The point remains, though — let the man with the gun do whatever he wants, to the extent possible, and sort it out later.
It gets a lot stickier when the police think they’re right, even though the homeowner may know they’re wrong, e.g., police kicking down the door pursuit to a warrant search, but they’ve got the wrong address. If the homeowner can’t talk them out of it, his best solution is to let them search, while he sits in the living room drafting his lawsuit against the city.
Tom, it became a constitutional issue simply because the Indiana Supreme Court made it one. As I have noted, and attempted to show, there was no need to enter that morass and the court should not have done so. Sometimes, “good cases make bad law;” here, a bad case made horrible law, applicable throughout the state until countermanded legislatively, by the Indiana Supreme Court itself, or by the U.S. Supreme Court.
Based on the attention the case is getting, little if any of it favorable, the state legislature just may tackle the matter; it should.
Here in my adopted home state, resistance to excessive force is codified.
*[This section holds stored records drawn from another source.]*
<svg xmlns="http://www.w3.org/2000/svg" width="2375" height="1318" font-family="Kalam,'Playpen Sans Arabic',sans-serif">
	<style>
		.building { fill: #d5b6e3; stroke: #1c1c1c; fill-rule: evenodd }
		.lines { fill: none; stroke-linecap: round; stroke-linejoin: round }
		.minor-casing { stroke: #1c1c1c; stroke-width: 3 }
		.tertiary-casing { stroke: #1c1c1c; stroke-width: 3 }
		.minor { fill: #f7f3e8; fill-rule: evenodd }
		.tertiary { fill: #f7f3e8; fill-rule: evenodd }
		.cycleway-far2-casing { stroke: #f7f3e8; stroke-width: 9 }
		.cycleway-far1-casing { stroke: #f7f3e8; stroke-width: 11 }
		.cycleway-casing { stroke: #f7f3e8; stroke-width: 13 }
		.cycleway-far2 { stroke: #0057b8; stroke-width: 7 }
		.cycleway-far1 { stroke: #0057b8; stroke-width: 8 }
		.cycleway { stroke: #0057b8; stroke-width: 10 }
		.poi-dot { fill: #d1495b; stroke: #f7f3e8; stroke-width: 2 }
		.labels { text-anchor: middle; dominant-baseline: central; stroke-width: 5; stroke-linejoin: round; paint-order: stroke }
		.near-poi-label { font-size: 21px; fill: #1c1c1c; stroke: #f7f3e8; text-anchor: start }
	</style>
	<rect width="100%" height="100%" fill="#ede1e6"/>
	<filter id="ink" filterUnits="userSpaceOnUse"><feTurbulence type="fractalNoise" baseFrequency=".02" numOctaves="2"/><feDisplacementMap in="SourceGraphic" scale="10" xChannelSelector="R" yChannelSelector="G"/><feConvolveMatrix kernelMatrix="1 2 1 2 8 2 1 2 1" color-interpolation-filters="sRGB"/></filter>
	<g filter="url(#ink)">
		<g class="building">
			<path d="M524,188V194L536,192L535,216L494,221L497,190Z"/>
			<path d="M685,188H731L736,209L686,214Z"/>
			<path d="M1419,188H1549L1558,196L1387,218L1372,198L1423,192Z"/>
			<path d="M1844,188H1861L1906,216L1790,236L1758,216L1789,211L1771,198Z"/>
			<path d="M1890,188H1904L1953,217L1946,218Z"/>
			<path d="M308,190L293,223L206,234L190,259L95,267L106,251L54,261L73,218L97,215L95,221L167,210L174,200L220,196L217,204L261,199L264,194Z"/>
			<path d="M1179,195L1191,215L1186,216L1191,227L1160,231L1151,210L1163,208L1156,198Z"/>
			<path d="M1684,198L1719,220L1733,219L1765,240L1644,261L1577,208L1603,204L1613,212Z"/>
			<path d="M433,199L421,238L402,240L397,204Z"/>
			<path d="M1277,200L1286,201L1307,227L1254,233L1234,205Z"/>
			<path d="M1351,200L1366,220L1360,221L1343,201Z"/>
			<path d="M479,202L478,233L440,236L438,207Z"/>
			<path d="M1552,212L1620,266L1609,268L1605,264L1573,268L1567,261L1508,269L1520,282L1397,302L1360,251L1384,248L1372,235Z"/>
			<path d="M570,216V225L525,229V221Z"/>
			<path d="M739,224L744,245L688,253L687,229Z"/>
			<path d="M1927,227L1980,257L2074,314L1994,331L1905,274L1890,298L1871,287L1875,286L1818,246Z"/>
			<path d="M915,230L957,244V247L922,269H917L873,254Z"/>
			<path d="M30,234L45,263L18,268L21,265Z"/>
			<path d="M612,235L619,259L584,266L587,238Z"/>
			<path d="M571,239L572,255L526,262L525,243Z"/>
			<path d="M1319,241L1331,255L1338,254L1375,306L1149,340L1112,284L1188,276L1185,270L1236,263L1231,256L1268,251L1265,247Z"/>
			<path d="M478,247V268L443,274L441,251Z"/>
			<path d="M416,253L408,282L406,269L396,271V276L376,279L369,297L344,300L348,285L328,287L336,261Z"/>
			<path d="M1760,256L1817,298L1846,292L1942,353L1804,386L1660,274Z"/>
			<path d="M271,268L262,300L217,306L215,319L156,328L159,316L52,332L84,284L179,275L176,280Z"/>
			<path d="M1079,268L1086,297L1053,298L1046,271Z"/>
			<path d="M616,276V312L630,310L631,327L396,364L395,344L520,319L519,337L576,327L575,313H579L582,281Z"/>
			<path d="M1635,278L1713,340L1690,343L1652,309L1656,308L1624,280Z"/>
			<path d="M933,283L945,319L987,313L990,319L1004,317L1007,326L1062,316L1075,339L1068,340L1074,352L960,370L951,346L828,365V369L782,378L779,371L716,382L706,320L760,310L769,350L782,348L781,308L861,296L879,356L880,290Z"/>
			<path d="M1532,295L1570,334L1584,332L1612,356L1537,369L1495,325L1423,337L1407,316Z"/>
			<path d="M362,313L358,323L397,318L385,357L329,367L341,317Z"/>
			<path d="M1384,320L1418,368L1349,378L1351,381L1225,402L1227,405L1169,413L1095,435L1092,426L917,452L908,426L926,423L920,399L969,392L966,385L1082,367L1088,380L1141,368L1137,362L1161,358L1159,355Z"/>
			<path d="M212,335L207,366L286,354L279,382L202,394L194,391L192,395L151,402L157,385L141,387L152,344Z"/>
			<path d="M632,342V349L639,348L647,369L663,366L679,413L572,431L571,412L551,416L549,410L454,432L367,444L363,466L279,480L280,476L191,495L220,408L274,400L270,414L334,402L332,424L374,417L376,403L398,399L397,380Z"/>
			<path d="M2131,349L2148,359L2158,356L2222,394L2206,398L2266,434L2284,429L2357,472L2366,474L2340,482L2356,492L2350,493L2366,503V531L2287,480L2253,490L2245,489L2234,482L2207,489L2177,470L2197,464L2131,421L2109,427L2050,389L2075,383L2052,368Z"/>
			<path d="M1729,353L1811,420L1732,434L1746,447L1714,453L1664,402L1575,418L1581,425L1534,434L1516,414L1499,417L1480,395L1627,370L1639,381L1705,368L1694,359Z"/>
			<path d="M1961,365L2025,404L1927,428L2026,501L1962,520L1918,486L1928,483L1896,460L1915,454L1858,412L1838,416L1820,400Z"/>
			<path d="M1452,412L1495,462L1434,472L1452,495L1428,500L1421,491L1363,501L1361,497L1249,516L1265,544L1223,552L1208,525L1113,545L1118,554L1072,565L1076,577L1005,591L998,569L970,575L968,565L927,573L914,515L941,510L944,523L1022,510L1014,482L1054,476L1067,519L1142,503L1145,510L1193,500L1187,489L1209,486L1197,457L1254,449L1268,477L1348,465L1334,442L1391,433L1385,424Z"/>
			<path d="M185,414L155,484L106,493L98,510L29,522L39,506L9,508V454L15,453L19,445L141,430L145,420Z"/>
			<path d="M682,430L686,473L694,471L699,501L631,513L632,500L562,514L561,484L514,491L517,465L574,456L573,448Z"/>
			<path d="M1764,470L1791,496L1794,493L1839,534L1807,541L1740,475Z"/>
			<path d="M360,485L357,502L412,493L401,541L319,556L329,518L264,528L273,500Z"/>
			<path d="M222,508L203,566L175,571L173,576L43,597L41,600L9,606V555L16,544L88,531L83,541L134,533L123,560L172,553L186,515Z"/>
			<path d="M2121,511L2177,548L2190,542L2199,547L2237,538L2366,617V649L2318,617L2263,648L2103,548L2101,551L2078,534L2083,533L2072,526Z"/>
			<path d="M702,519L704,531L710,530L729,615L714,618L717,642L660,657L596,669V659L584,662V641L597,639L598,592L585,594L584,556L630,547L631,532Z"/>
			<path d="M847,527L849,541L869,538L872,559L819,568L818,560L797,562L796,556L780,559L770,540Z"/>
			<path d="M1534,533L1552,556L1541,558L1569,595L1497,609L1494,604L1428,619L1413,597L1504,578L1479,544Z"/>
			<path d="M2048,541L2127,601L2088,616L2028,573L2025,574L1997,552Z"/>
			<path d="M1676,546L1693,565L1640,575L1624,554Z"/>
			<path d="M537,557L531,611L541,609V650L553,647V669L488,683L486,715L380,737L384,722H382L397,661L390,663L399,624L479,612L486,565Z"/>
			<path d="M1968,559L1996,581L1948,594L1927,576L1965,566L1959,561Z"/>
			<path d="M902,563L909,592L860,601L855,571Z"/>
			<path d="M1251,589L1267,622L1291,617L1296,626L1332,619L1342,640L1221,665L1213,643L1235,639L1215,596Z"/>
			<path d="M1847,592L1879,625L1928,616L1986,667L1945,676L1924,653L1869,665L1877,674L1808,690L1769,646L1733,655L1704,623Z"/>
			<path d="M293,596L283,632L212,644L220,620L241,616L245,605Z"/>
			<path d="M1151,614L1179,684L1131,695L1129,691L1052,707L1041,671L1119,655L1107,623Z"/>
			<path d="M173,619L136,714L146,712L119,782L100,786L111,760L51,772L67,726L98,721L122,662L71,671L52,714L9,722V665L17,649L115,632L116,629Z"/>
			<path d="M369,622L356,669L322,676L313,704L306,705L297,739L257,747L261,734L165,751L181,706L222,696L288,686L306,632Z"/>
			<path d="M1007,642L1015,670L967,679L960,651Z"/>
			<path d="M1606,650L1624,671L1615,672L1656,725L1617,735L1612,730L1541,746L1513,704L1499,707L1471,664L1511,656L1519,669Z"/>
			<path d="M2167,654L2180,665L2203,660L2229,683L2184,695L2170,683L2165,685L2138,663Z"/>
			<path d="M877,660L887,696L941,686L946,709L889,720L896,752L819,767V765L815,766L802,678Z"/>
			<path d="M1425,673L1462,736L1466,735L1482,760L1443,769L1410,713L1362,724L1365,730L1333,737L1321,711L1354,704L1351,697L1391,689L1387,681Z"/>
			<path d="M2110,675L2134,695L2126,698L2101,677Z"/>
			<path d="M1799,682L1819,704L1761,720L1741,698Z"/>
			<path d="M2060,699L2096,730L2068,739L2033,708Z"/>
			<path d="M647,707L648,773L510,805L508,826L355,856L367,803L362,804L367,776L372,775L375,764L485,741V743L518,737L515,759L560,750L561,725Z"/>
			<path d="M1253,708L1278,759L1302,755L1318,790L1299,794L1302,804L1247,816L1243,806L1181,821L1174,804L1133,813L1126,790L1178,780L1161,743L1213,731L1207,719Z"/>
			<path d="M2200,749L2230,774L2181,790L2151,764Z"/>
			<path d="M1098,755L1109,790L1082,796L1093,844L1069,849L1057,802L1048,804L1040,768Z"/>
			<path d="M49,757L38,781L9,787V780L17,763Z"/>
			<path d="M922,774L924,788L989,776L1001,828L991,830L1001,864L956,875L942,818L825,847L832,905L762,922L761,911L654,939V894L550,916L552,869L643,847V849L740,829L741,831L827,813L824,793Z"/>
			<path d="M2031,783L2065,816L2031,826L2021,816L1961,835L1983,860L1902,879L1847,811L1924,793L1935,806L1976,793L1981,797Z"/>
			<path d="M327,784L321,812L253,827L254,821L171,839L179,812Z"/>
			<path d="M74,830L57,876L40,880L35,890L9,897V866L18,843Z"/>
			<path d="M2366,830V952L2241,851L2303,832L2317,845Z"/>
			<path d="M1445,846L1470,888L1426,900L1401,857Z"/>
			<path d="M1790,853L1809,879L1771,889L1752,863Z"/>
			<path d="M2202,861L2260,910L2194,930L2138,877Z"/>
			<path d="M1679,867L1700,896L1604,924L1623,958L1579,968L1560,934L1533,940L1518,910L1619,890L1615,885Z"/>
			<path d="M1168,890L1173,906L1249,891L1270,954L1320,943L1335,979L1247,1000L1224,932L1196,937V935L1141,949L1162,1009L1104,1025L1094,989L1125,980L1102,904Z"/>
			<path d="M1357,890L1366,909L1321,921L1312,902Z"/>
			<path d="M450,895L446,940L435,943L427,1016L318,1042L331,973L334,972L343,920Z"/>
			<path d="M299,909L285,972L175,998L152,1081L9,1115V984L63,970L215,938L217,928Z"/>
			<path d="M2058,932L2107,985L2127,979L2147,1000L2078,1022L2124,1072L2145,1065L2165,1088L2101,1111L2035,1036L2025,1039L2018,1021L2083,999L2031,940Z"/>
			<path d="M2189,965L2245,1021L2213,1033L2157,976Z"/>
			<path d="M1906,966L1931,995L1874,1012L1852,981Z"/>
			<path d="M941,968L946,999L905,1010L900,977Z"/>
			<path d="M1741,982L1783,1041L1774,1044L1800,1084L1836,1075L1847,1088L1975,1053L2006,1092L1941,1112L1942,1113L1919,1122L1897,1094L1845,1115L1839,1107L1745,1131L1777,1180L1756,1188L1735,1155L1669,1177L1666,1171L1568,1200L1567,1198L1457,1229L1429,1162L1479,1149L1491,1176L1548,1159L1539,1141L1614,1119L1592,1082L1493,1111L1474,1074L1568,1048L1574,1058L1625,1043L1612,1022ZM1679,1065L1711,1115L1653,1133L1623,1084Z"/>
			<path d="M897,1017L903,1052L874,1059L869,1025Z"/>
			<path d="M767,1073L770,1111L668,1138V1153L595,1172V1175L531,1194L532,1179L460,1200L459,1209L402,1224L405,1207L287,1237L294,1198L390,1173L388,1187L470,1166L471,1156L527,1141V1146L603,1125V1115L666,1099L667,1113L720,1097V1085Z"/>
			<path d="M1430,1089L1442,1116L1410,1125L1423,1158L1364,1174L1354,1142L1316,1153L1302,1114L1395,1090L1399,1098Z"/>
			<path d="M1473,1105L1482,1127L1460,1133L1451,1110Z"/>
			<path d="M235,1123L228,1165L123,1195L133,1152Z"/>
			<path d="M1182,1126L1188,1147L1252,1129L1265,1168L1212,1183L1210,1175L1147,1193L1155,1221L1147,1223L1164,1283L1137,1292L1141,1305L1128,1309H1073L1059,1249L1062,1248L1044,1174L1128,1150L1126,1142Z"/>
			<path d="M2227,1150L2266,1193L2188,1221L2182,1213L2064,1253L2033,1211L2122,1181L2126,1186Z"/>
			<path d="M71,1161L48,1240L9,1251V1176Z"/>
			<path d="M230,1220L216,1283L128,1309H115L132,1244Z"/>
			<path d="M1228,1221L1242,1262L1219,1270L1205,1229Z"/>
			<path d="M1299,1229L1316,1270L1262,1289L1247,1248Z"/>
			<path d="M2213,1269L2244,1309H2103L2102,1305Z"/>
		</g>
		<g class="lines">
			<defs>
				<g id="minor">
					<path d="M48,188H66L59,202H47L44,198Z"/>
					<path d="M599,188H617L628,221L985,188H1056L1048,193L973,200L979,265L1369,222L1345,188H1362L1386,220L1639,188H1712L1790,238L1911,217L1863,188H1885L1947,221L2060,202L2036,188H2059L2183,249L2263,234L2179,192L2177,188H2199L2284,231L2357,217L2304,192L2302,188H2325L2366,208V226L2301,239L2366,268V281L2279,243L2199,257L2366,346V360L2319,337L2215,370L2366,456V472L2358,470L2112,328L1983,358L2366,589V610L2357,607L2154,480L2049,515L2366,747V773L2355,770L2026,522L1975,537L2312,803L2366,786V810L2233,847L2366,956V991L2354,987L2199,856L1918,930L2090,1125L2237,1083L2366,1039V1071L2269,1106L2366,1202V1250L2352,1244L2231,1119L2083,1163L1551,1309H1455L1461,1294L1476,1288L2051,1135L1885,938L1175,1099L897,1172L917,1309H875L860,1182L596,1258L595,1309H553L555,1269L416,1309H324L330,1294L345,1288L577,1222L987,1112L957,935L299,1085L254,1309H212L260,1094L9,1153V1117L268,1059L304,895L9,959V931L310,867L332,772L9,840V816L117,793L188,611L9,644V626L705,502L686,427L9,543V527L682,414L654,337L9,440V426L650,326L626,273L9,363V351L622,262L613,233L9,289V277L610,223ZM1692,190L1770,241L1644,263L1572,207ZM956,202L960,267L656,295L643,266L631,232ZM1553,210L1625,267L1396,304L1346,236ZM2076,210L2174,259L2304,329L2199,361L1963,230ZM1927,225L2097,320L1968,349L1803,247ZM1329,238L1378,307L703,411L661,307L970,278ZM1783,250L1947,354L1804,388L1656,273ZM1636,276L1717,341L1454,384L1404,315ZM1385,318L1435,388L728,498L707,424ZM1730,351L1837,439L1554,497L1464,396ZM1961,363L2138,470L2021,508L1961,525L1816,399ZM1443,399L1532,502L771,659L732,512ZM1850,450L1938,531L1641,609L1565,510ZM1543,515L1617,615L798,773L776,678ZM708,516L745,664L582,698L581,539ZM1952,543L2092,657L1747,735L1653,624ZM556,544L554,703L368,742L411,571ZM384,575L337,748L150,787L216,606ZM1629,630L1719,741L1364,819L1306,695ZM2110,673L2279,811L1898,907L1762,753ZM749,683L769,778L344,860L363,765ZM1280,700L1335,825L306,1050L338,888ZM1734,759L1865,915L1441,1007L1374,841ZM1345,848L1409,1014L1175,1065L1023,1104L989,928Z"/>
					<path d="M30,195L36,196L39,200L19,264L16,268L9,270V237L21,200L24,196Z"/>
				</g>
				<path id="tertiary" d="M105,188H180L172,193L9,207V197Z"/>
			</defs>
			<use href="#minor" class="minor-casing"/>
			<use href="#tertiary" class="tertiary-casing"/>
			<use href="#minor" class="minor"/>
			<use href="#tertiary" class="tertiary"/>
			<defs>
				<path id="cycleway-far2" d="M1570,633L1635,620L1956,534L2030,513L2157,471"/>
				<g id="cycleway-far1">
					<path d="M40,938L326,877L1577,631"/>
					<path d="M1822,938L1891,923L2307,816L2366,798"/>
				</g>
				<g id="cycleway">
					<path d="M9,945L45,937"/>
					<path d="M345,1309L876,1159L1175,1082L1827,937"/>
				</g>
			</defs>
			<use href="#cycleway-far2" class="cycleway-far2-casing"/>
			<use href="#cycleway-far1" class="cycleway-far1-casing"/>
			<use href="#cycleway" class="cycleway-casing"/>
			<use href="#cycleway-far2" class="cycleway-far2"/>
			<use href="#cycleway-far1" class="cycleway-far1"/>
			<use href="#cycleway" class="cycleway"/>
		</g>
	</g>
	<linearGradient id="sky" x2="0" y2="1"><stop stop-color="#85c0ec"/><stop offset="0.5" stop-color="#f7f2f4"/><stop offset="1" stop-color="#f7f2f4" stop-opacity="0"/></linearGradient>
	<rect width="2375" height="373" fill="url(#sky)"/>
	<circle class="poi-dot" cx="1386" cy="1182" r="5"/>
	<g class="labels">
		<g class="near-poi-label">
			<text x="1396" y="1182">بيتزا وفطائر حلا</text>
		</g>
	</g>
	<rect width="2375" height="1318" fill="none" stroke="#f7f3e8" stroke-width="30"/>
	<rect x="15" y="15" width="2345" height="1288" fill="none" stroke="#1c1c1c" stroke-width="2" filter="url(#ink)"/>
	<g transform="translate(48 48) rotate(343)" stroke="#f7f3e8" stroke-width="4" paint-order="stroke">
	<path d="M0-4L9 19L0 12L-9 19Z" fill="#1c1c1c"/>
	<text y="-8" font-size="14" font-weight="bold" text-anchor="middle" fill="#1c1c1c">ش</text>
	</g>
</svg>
I don’t know about resistance to unlawful entry, but unlawful entry can be dealt with as criminal trespass.
The painful thing for me is that the constitution was drafted to prevent this very thing. Unfortunately, we’ve accepted the chipping away at our freedoms for some time, as the 5th amendment has been vitiated on at least two fronts, and the 9th and 10th amendments have been rendered all but moot.
Next thing you know, habeas corpus, ex post facto and bills of attainder will be out the window, too. Eminent domain has also been grossly abused, with the support of the courts, I might add.
I don’t understand all details of the court case but I do understand short-sighted arrogant verbiage of three Supreme Court Justices. Justices who believe, and want us to think: (1) Law enforcement represents some kind of supreme being who must never be questioned or resisted(Hitler? Stalin? Lenin?), (2) There are no bad law enforcement officers, (3) We are all wealthy and can finance lawsuits against law enforcement agencies, and (4) Criminals will never disguise themselves as law enforcement officers forcing entry into our homes.
Indiana, in many ways, seems to be swinging back-and-forth between extremes. Traditionally a conservative state, She veered sharp left and helped elect a socialist/leftist president. I suppose three Indiana Supreme Court Justices think we want them to disregard our Nation’s Constitution and traditions and pick and choose which of our RIGHTS they will recognize. They brush aside more than two hundred years of history and precedent and shoot from the hip. When did “public policy” trump constitutional rights?
The foundation of our nation is the Constitution. If we don’t demand adherence to the Constitution, and reject judges’ fleeting opinions and preferences, our country will turn into another European socialist society — or something worse — a police state. Can Indiana Supreme Court Justices be impeached? Is flagrant disregard of the Constitution of the United States cause for impeachment?
Where is the ACLU when they’re needed? Too busy suing school children who bring Bibles to school and want to recite the pledge of allegiance, I suppose.
If anyone knows of a legitimate fund to bring this case to the U.S. Supreme Court please let us know, I want to contribute.